By Lucy Foley
This book is about a destination wedding weekend. The event occurs on a remote, unpopulated island off the coast of Ireland. Haunted and inhospitable to locals, Freddy and Aoife are determined to make it The wedding destination. Their first booking is The couple, Jules Keegan, internet influencer extraordinaire, and Will Slater, rugged reality TV star. But rather than the wedding being the pinnacle of the weekend, someone is murdered, and the suspects are the only other inhabitants: the wedding guests and party.
I like Foley’s style. She lets the reader wonder who the victim is for many pages while also providing us character insight into those involved. Jules takes controlling to new heights, and has a violent temper, while Will seems so handsome, charming, and charismatic, it defies reality. Is one of them the victim? The murderer? Their wedding party is also no picnic – the groomsmen are all emotionally immature and seem to be hiding a violent secret, while the bridesmaid, Jules’ sister, has a tenuous grip on sanity. Surely one of these is the victim, and is it more than one murderer? And so on we go, wondering which way is up and who survives.

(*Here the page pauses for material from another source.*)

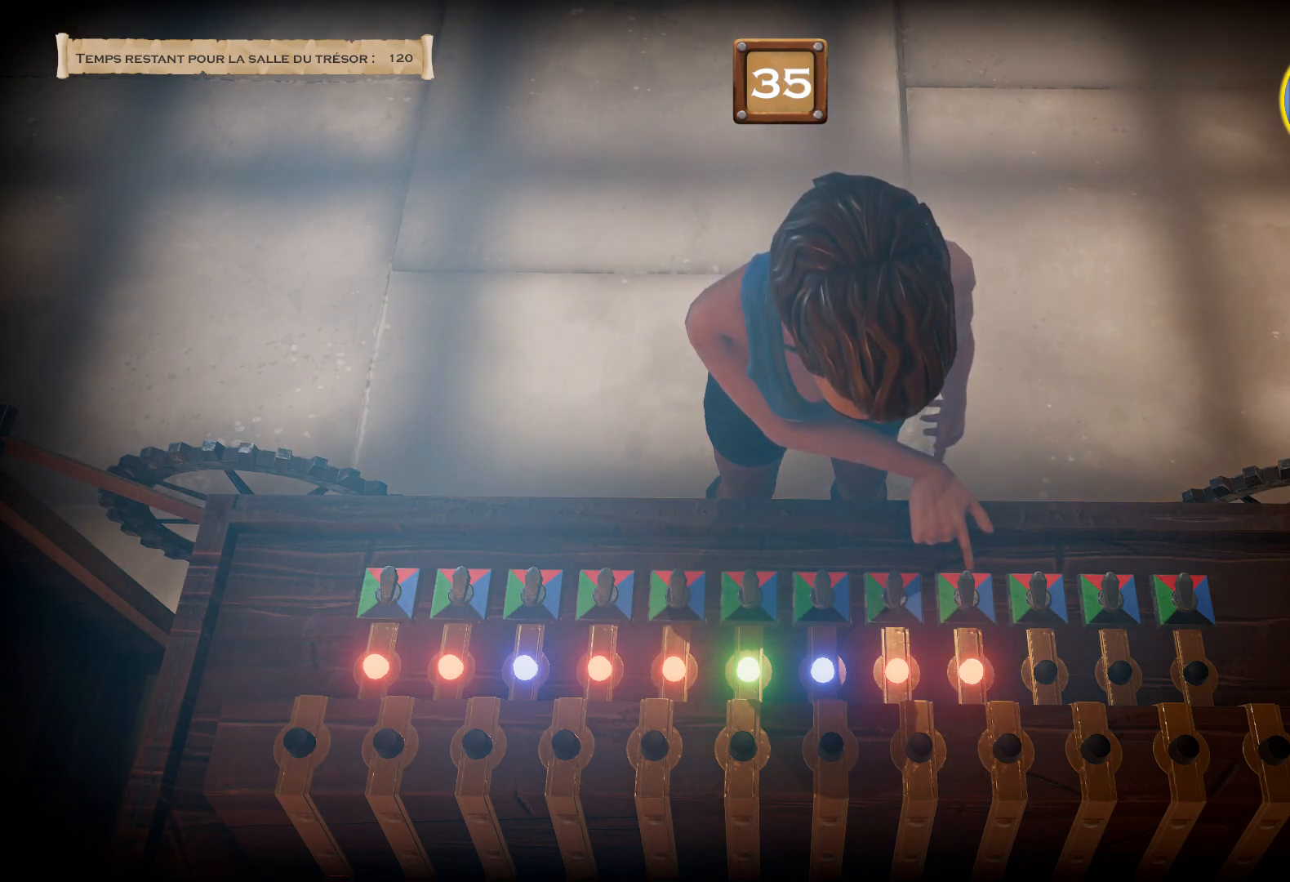
{"buttons": ["CROSS", "TRIANGLE"], "right_stick": "center", "events": []}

There are Murder on the Orient Express vibes along with The Secret History. The ending is nuanced and satisfying, as the reader feels a wide range of emotions for each character as new layers and motivations are revealed. Sibling rivalry and relationships are key, including those friends we make that become like our siblings. Consequences and mental health are all slippery goals throughout the novel. As we are forced to examine sibling relationships, we cannot forget how parents shape their children, purposely and otherwise. Ultimately, scars from childhood seem to run the deepest.
Pros & Cons & Potential Spoilers
Pros
- Good mental workout, trying to figure out both victim and murderer and motive
- The reader learns so much about each character without feeling bogged down in details or flashbacks
- I feel like every Bridezilla deserves some part of her wedding to go awry, and my sentiment was rewarded
Cons
- I figured it out – I know I’m pretty fickle about this, sometimes it is a con and sometimes it is a pro – but I really wanted one more plot twist that left me dumbfounded
- The person arrested for the crime is not the person who committed it, and I can’t decide how I feel about that
- You will hate almost every one by the end of this book – very few good humans in this book. There should also be more divorce amongst them.